Aim of the task
Can you pull out the text of the data below and reproduce each line verbatim, keeping its wording, spelling and line order unchanged?

··· Provided data ···

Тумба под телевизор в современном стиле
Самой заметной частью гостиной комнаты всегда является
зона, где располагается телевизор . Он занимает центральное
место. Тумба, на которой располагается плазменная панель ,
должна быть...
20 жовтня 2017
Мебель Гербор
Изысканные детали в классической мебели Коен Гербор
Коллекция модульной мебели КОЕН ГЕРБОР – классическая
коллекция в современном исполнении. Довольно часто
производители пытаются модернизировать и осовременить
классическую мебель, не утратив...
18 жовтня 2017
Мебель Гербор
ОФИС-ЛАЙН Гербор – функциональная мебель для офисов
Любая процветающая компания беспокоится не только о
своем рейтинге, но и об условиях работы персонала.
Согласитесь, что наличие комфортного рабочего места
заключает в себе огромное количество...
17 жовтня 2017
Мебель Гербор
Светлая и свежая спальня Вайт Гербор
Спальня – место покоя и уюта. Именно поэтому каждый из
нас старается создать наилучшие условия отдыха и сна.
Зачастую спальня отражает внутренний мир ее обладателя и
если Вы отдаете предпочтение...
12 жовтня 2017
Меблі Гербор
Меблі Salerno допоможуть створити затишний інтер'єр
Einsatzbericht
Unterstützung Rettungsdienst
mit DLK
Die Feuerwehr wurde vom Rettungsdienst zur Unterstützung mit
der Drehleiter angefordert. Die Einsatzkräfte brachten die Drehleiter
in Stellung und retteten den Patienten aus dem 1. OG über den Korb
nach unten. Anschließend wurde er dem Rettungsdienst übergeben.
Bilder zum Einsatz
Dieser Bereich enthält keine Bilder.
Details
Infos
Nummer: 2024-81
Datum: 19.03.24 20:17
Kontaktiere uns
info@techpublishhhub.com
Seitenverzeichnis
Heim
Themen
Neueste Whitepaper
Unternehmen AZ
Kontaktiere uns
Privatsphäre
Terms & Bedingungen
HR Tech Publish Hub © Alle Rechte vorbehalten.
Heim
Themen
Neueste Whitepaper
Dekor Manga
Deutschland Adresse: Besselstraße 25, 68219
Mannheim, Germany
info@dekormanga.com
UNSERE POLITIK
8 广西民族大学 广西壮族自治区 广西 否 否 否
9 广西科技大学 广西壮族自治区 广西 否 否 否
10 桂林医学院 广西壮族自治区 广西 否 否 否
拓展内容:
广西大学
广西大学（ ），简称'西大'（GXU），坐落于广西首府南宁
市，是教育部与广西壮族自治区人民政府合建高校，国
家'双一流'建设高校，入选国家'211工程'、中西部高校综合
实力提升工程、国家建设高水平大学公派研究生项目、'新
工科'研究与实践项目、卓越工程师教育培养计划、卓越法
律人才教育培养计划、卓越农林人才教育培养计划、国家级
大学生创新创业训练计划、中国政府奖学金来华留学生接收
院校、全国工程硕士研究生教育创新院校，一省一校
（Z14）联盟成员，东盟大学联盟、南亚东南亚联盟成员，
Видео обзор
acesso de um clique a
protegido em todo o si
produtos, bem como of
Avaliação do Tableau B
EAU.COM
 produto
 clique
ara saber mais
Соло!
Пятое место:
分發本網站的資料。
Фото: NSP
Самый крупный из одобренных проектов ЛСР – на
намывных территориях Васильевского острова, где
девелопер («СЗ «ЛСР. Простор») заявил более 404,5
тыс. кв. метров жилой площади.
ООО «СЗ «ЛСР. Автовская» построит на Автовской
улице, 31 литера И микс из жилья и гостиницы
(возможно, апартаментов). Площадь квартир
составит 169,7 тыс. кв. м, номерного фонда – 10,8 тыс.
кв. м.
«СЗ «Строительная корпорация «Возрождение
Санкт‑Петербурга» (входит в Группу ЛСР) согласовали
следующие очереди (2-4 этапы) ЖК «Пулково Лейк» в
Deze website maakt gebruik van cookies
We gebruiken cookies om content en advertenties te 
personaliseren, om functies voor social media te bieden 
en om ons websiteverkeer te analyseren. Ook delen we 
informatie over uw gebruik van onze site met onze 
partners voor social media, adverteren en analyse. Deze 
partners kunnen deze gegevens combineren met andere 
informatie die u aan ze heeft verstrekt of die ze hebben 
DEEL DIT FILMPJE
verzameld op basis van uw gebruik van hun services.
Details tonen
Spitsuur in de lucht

···

Exercise output
Тумба под телевизор в современном стиле
Самой заметной частью гостиной комнаты всегда является
зона, где располагается телевизор . Он занимает центральное
место. Тумба, на которой располагается плазменная панель ,
должна быть...
20 жовтня 2017
Мебель Гербор
Изысканные детали в классической мебели Коен Гербор
Коллекция модульной мебели КОЕН ГЕРБОР – классическая
коллекция в современном исполнении. Довольно часто
производители пытаются модернизировать и осовременить
классическую мебель, не утратив...
18 жовтня 2017
Мебель Гербор
ОФИС-ЛАЙН Гербор – функциональная мебель для офисов
Любая процветающая компания беспокоится не только о
своем рейтинге, но и об условиях работы персонала.
Согласитесь, что наличие комфортного рабочего места
заключает в себе огромное количество...
17 жовтня 2017
Мебель Гербор
Светлая и свежая спальня Вайт Гербор
Спальня – место покоя и уюта. Именно поэтому каждый из
нас старается создать наилучшие условия отдыха и сна.
Зачастую спальня отражает внутренний мир ее обладателя и
если Вы отдаете предпочтение...
12 жовтня 2017
Меблі Гербор
Меблі Salerno допоможуть створити затишний інтер'єр
Einsatzbericht
Unterstützung Rettungsdienst
mit DLK
Die Feuerwehr wurde vom Rettungsdienst zur Unterstützung mit
der Drehleiter angefordert. Die Einsatzkräfte brachten die Drehleiter
in Stellung und retteten den Patienten aus dem 1. OG über den Korb
nach unten. Anschließend wurde er dem Rettungsdienst übergeben.
Bilder zum Einsatz
Dieser Bereich enthält keine Bilder.
Details
Infos
Nummer: 2024-81
Datum: 19.03.24 20:17
Kontaktiere uns
info@techpublishhhub.com
Seitenverzeichnis
Heim
Themen
Neueste Whitepaper
Unternehmen AZ
Kontaktiere uns
Privatsphäre
Terms & Bedingungen
HR Tech Publish Hub © Alle Rechte vorbehalten.
Heim
Themen
Neueste Whitepaper
Dekor Manga
Deutschland Adresse: Besselstraße 25, 68219
Mannheim, Germany
info@dekormanga.com
UNSERE POLITIK
8 广西民族大学 广西壮族自治区 广西 否 否 否
9 广西科技大学 广西壮族自治区 广西 否 否 否
10 桂林医学院 广西壮族自治区 广西 否 否 否
拓展内容:
广西大学
广西大学（ ），简称'西大'（GXU），坐落于广西首府南宁
市，是教育部与广西壮族自治区人民政府合建高校，国
家'双一流'建设高校，入选国家'211工程'、中西部高校综合
实力提升工程、国家建设高水平大学公派研究生项目、'新
工科'研究与实践项目、卓越工程师教育培养计划、卓越法
律人才教育培养计划、卓越农林人才教育培养计划、国家级
大学生创新创业训练计划、中国政府奖学金来华留学生接收
院校、全国工程硕士研究生教育创新院校，一省一校
（Z14）联盟成员，东盟大学联盟、南亚东南亚联盟成员，
Видео обзор
acesso de um clique a
protegido em todo o si
produtos, bem como of
Avaliação do Tableau B
EAU.COM
 produto
 clique
ara saber mais
Соло!
Пятое место:
分發本網站的資料。
Фото: NSP
Самый крупный из одобренных проектов ЛСР – на
намывных территориях Васильевского острова, где
девелопер («СЗ «ЛСР. Простор») заявил более 404,5
тыс. кв. метров жилой площади.
ООО «СЗ «ЛСР. Автовская» построит на Автовской
улице, 31 литера И микс из жилья и гостиницы
(возможно, апартаментов). Площадь квартир
составит 169,7 тыс. кв. м, номерного фонда – 10,8 тыс.
кв. м.
«СЗ «Строительная корпорация «Возрождение
Санкт‑Петербурга» (входит в Группу ЛСР) согласовали
следующие очереди (2-4 этапы) ЖК «Пулково Лейк» в
Deze website maakt gebruik van cookies
We gebruiken cookies om content en advertenties te 
personaliseren, om functies voor social media te bieden 
en om ons websiteverkeer te analyseren. Ook delen we 
informatie over uw gebruik van onze site met onze 
partners voor social media, adverteren en analyse. Deze 
partners kunnen deze gegevens combineren met andere 
informatie die u aan ze heeft verstrekt of die ze hebben 
DEEL DIT FILMPJE
verzameld op basis van uw gebruik van hun services.
Details tonen
Spitsuur in de lucht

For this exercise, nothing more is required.